The followed procedures were in accordance with the ethical standards of the responsible committee on human experimentation (institutional and national) and with the Helsinki Declaration of 1975, as revised in 2008. The study was approved, under the project ID 2018-00476, by the Cantonal Commission of Research Ethics (Commission cantonale d’éthique de la recherche, CCER) Geneva, who waived the requirement for informed consent, under the Art.34 LRH, Art.37-40 ORH.

Endovascular technique

The thrombi were retrieved from patients suspected of suffering an acute ischemic stroke (AIS), who received whole brain stroke CT protocol5 and were referred for MTB intervention. Thrombectomy procedures were performed under general anesthesia using a bi-plane C-arm (Allura Clarity FD20, Philips Healthcare, Best, the Netherlands) via a common femoral artery approach. A guiding catheter was placed in the concerned artery at neck level. A large-bore aspiration-catheter was advanced over a microcatheter and a microwire up to the thrombus, while the microcatheter was advanced beyond the thrombus.
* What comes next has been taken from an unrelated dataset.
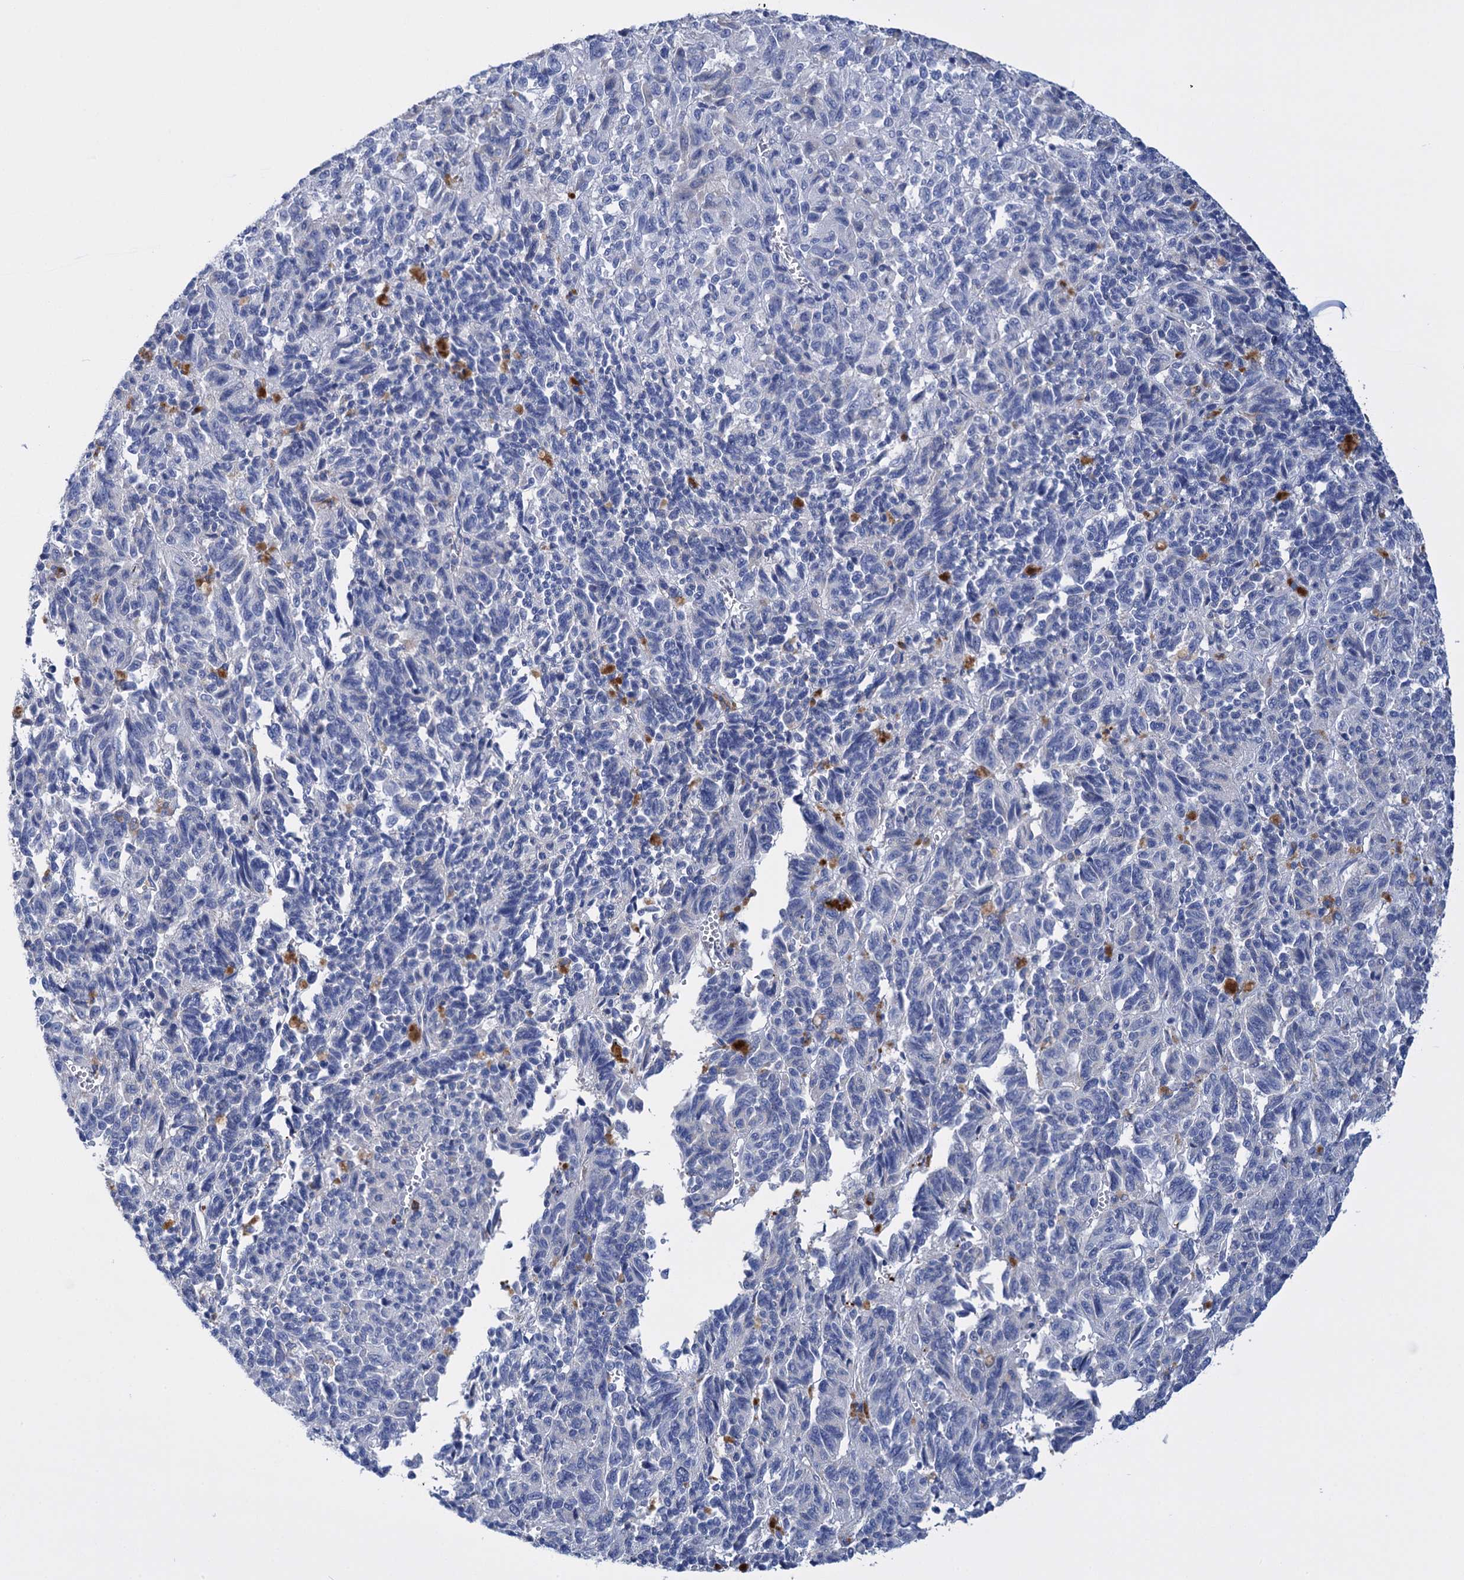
{"staining": {"intensity": "negative", "quantity": "none", "location": "none"}, "tissue": "melanoma", "cell_type": "Tumor cells", "image_type": "cancer", "snomed": [{"axis": "morphology", "description": "Malignant melanoma, Metastatic site"}, {"axis": "topography", "description": "Lung"}], "caption": "The histopathology image reveals no staining of tumor cells in malignant melanoma (metastatic site).", "gene": "FBXW12", "patient": {"sex": "male", "age": 64}}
Subsequently, a stent retriever (Table 1) was advanced through the microcatheter and unsheathed across the thrombus. Hence, the stent retriever was gently retrieved inside the large bore aspiration catheter while a negative pressure was applied through it by using a vacuum system.

Sample preparation and microscopy technique

Upon retrieval, thrombi integrated onto the stent were first immersed in formalin (4%), and immediately after were transferred in glutaraldehyde (2.5%), where they were kept overnight at 4 °C. Subsequently, samples were washed in phosphate buffer solution (PBS) 10X three times for 20 min each, dehydrated in solutions of ascending concentrations of ethanol (50, 60, 70, 80, 90, 100%) for 15 min each time, and dried using critical point drying. The samples were mounted on SEM stubs using carbon tape and carbon paint and sputtered with a 5 nm AuPd (80%/20%) coating. The microscopy observations were performed with an ultra-high-resolution field-emission Zeiss Merlin SEM, equipped with SmartSEM 6.06 service pack 6 software and a Gemini II column, using the Everhart–Thornley secondary electron detector, 5 kV acceleration voltage and 500 pA probe current.